» Task to complete: Look through the material beneath and copy each line with the word "Institute".

···

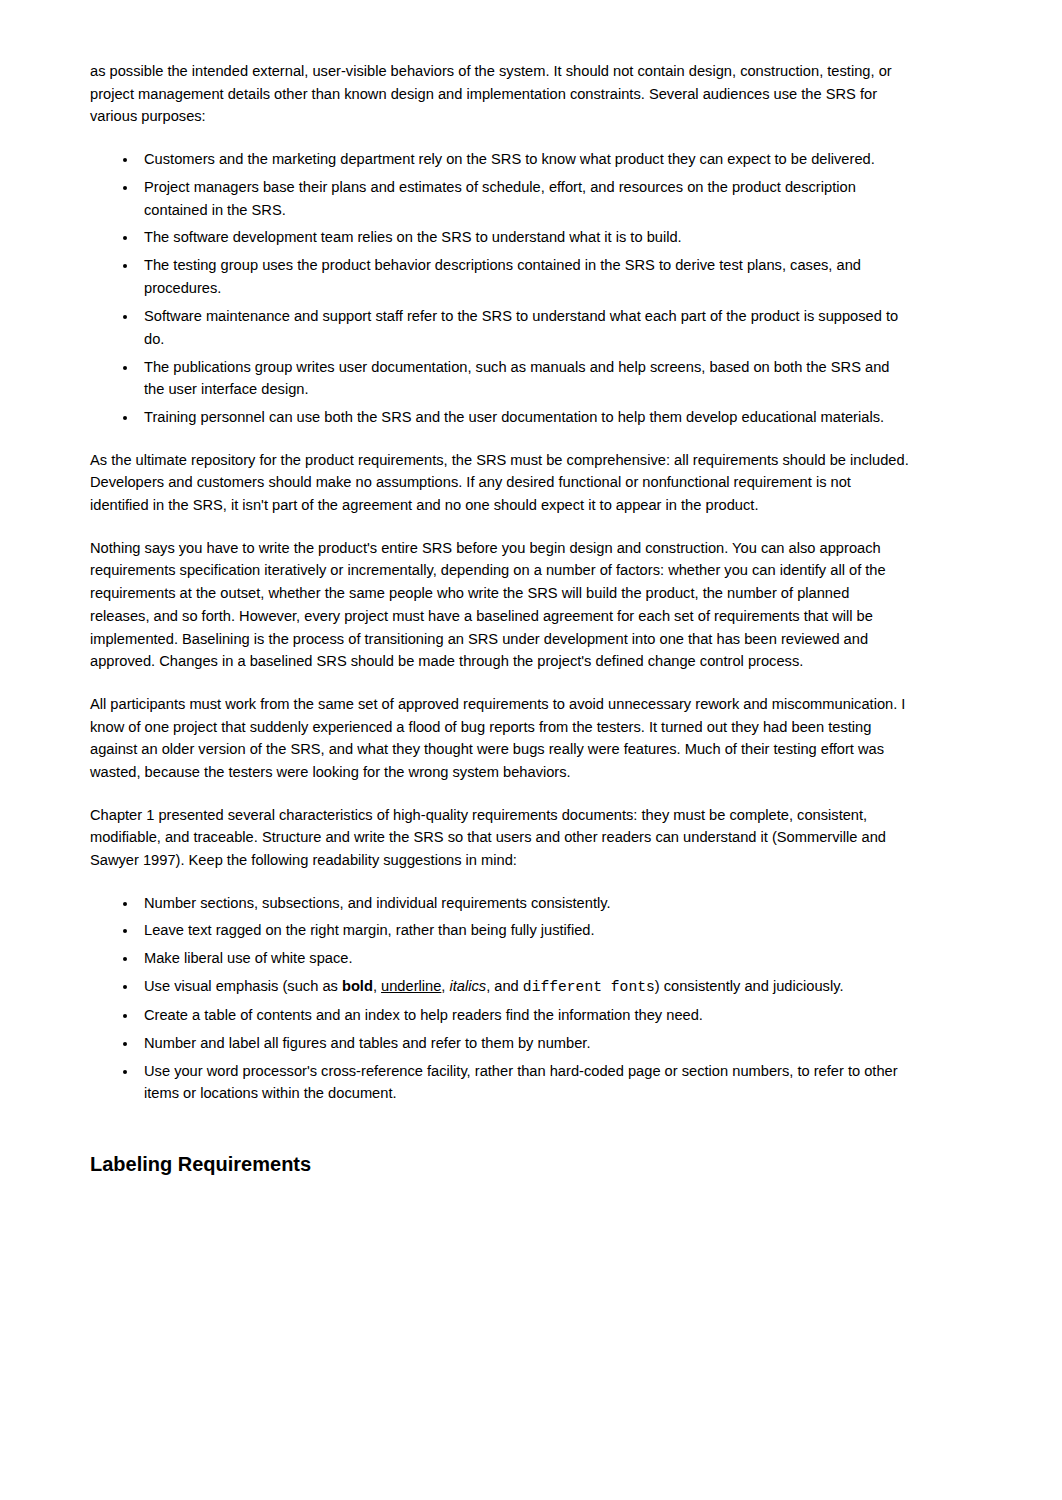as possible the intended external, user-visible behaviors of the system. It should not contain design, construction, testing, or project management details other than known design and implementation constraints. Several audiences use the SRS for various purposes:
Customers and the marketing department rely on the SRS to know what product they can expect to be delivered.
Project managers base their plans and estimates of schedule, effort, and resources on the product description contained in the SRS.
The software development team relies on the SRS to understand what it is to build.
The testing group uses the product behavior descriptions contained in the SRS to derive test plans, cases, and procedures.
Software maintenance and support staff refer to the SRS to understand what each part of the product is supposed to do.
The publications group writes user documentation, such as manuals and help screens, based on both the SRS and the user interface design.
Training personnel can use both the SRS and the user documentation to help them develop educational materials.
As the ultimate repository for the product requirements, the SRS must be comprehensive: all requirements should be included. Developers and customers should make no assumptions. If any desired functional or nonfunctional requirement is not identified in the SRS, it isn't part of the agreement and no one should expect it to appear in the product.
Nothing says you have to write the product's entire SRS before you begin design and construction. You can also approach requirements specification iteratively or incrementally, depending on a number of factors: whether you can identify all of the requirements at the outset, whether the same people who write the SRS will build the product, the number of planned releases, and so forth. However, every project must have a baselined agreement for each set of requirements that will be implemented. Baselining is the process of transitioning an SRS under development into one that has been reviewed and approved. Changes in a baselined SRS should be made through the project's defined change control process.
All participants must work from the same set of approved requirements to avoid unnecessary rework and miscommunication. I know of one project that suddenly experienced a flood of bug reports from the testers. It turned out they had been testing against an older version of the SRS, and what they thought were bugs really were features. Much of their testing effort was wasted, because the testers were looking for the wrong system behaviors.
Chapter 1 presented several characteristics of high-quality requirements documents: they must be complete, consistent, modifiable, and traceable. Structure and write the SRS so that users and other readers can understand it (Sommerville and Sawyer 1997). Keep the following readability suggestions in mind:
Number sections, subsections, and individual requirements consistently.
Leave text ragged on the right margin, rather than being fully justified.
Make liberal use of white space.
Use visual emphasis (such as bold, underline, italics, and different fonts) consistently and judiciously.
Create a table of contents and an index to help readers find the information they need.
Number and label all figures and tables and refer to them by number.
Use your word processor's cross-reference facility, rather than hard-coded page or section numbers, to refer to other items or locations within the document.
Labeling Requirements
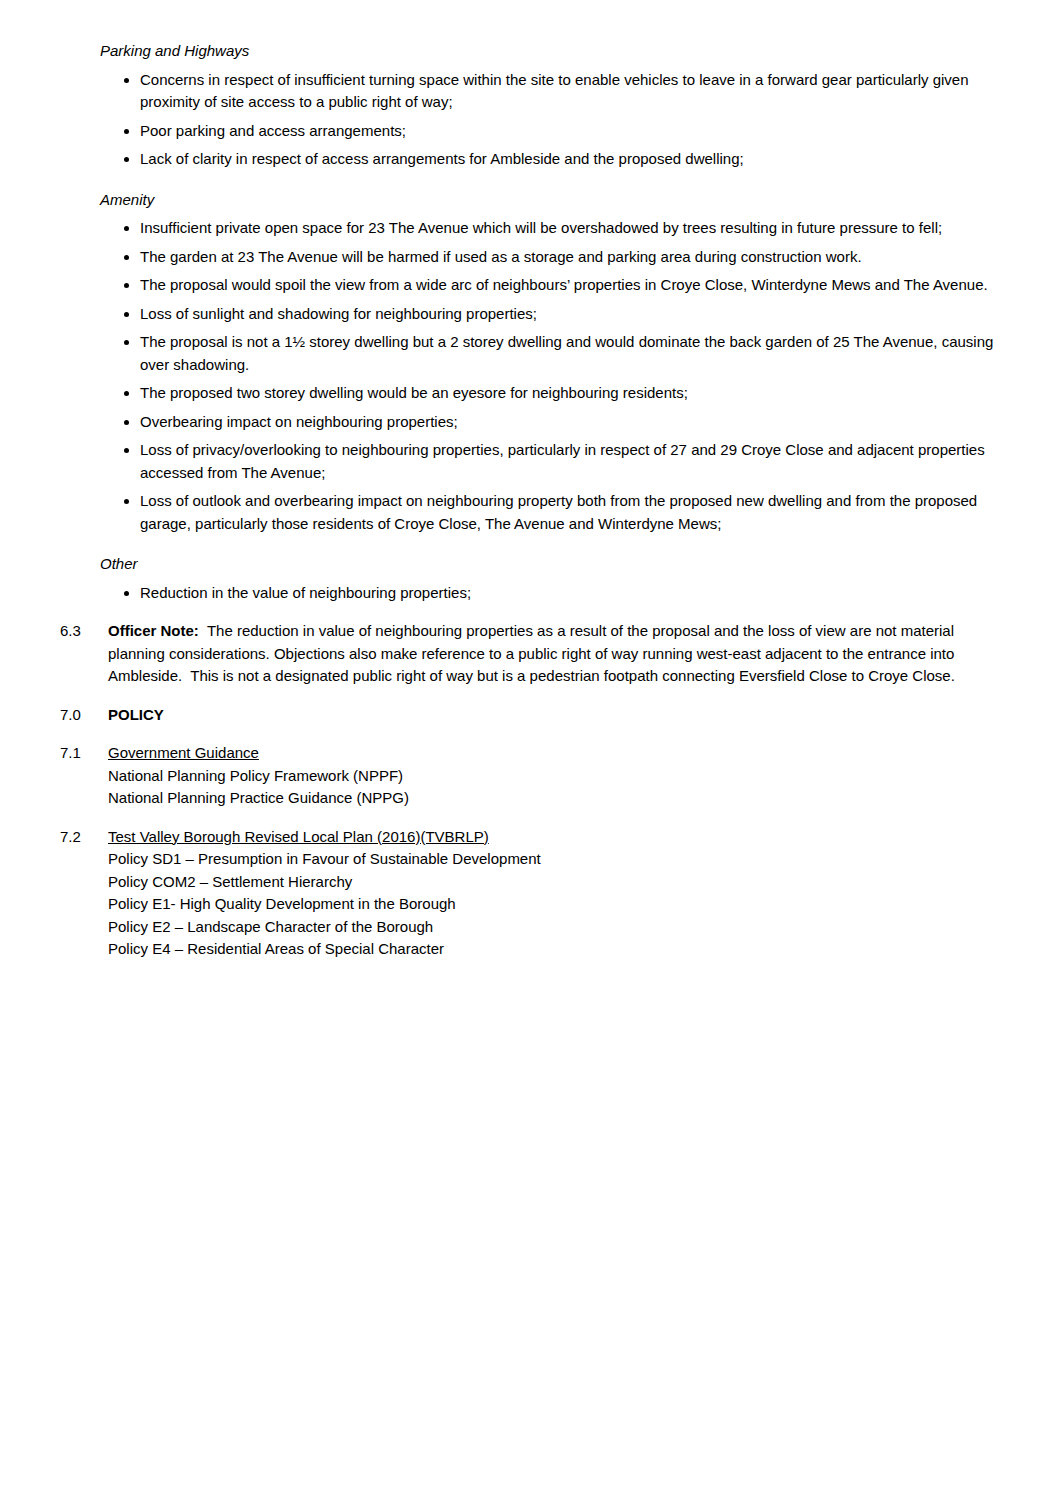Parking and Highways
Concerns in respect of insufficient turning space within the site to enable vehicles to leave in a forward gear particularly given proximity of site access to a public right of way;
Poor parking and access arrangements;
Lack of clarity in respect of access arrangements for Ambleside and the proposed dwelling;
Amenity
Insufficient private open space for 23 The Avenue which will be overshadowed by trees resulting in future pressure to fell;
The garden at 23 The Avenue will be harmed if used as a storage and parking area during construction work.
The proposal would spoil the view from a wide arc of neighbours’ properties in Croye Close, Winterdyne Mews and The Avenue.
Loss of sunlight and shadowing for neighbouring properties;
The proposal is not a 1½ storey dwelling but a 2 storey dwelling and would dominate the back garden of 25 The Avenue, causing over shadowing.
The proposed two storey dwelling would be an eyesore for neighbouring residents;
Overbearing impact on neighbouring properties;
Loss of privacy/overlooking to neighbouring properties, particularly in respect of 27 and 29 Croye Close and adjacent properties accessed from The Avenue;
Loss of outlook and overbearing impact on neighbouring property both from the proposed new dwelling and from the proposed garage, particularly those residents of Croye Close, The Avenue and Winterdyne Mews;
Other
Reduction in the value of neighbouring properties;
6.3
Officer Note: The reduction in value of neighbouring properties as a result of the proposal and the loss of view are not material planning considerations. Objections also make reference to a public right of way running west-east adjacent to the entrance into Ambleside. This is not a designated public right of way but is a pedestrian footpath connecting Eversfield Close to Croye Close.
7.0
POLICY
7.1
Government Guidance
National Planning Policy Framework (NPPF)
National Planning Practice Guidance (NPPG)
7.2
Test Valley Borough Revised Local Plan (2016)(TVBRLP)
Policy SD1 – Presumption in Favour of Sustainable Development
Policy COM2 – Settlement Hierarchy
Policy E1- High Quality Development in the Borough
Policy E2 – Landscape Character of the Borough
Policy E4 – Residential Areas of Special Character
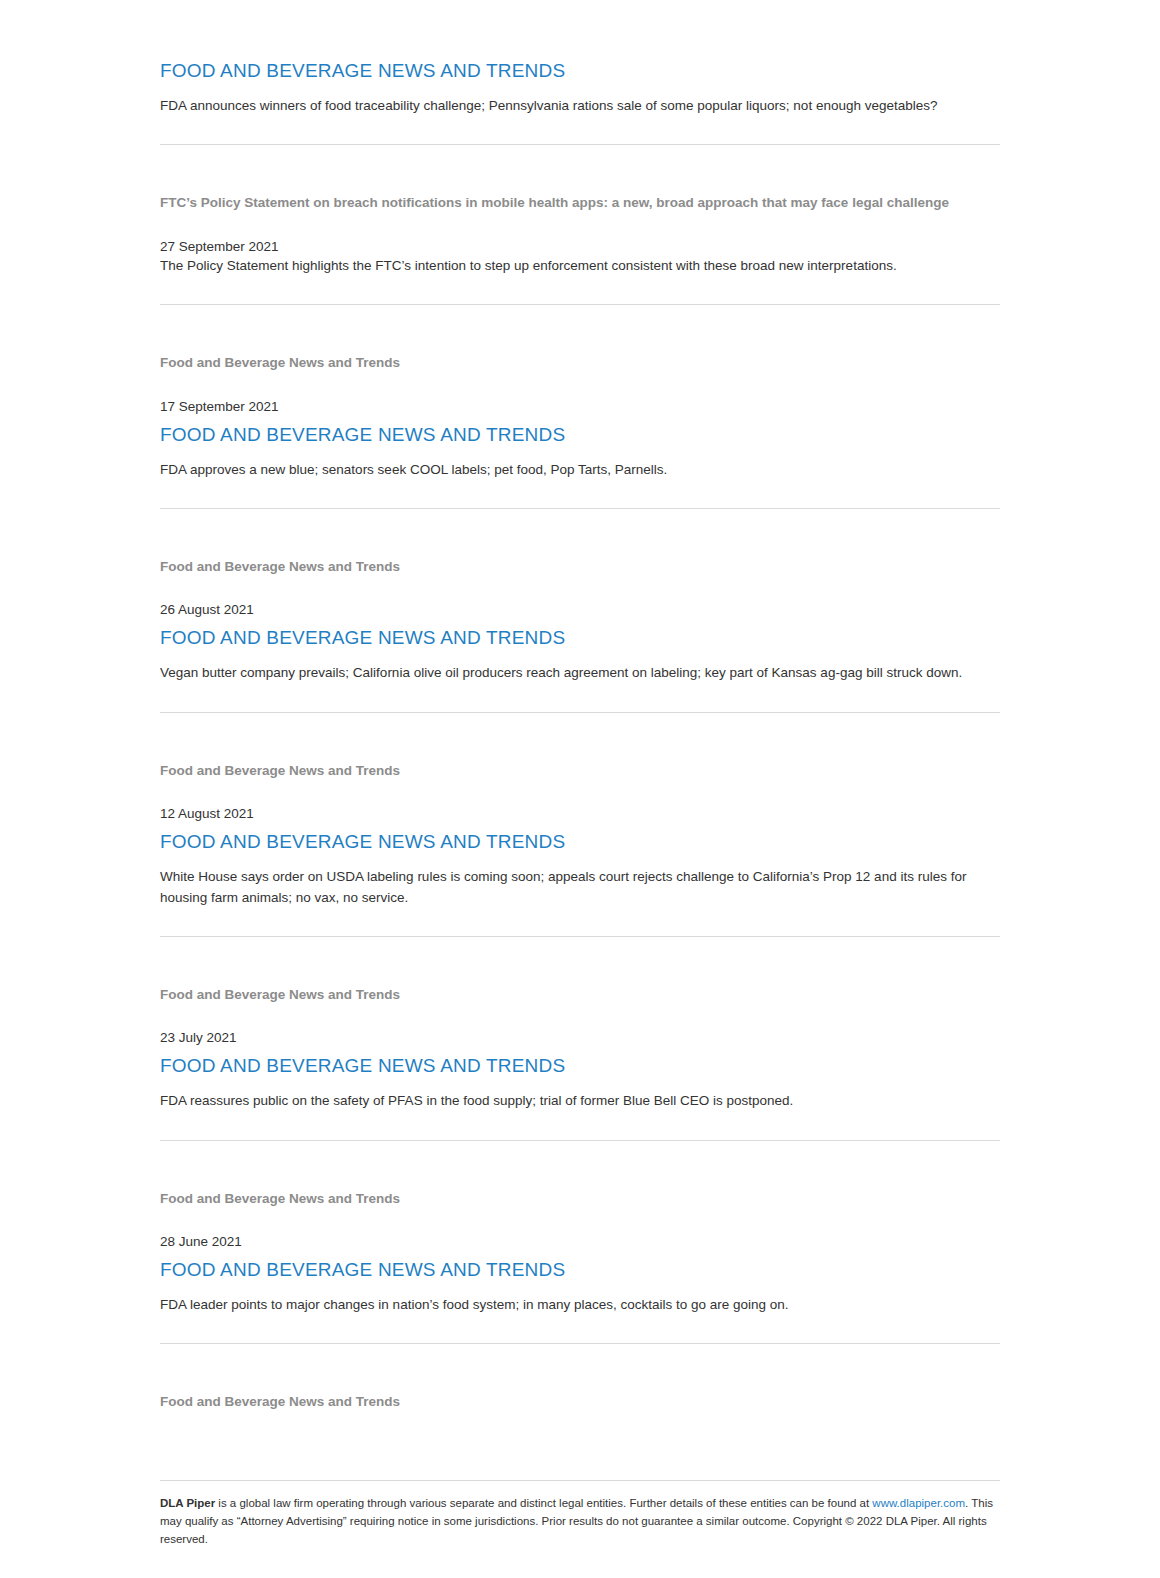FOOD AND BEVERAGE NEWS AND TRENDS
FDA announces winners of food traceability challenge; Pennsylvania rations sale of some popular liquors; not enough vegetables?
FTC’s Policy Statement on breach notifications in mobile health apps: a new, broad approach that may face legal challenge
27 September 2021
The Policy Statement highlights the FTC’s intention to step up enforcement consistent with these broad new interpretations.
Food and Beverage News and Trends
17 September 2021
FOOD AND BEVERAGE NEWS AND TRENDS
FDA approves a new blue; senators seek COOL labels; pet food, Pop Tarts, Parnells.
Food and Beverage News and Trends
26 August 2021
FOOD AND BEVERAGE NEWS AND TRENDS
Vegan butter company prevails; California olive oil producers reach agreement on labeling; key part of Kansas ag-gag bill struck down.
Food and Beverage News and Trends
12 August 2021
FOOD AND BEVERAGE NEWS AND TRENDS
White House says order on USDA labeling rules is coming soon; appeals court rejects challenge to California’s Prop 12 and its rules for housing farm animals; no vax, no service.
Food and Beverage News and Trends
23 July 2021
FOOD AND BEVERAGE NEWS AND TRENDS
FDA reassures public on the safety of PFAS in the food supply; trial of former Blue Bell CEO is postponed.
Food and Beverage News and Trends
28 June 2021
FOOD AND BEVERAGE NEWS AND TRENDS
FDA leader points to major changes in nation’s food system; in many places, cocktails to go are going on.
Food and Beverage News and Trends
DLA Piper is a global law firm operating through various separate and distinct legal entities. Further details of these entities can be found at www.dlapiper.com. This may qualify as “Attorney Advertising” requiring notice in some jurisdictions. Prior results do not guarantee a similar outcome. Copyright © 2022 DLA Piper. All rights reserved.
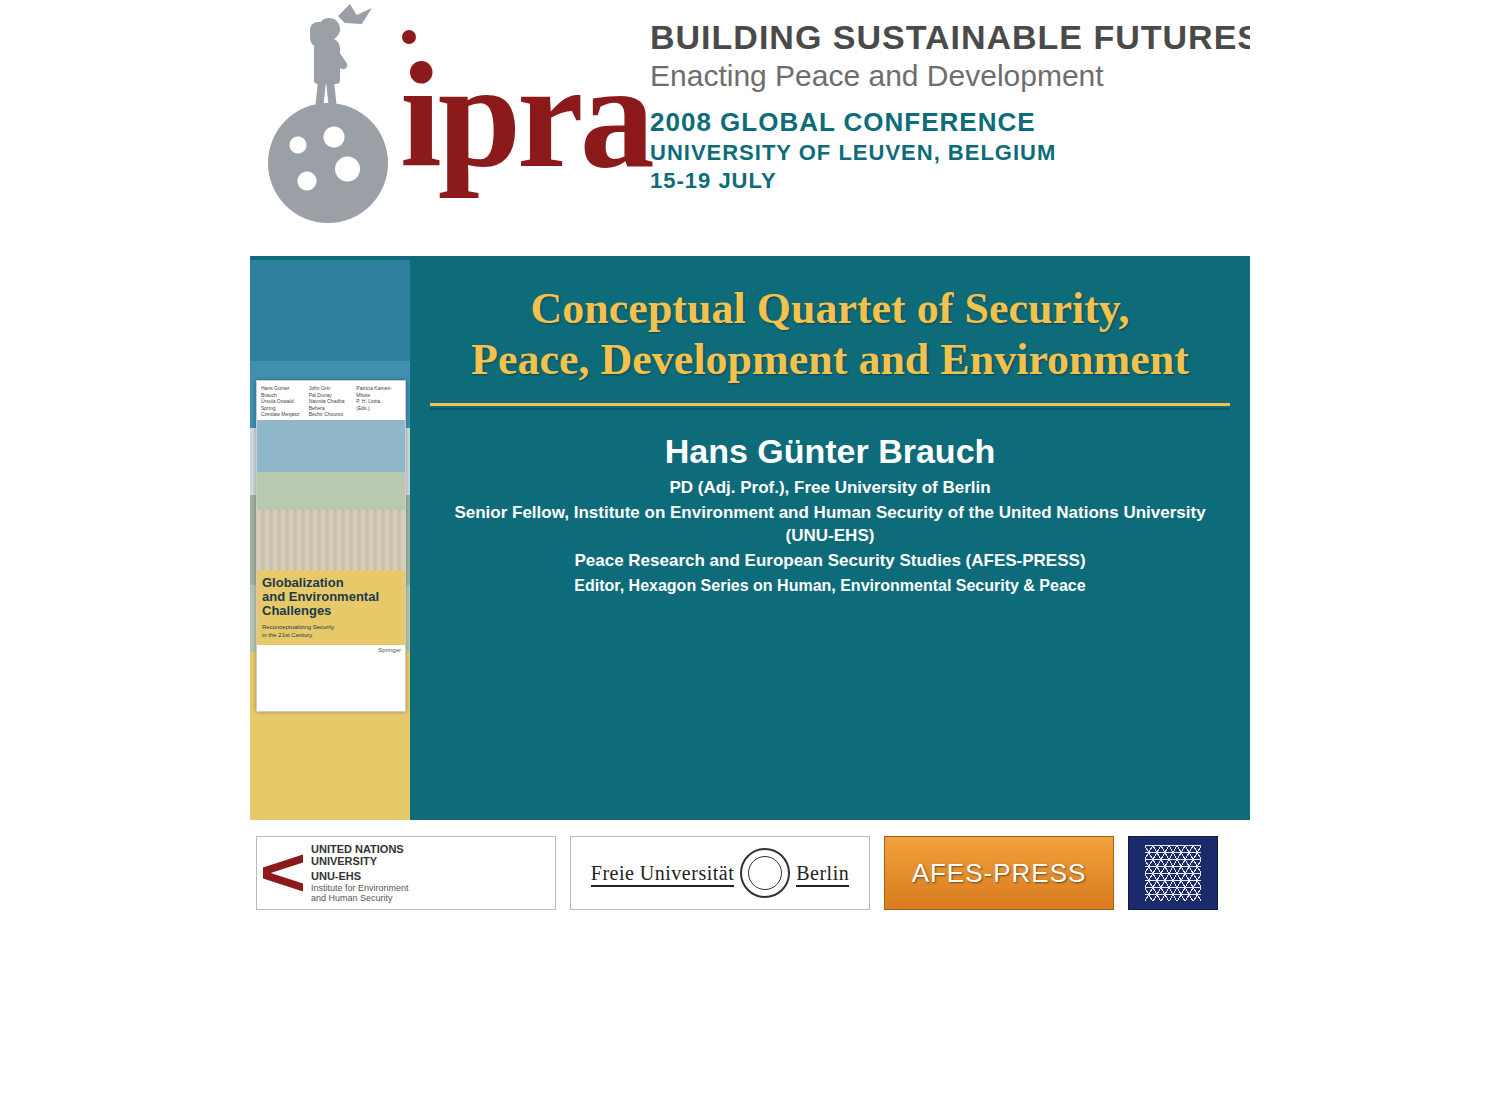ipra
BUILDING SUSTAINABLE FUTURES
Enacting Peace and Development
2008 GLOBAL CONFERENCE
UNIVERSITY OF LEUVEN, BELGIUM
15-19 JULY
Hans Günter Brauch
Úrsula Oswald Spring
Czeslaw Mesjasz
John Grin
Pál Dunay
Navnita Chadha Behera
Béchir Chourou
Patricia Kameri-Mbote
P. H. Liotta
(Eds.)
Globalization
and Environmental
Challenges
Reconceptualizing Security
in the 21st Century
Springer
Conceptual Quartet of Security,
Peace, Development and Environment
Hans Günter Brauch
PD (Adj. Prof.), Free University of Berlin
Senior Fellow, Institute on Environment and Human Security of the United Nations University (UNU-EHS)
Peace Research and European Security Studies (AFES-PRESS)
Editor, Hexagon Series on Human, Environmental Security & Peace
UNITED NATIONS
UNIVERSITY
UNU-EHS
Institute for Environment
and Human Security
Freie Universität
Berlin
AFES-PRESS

···

» Solution to the problem:
Senior Fellow, Institute on Environment and Human Security of the United Nations University (UNU-EHS)
Institute for Environment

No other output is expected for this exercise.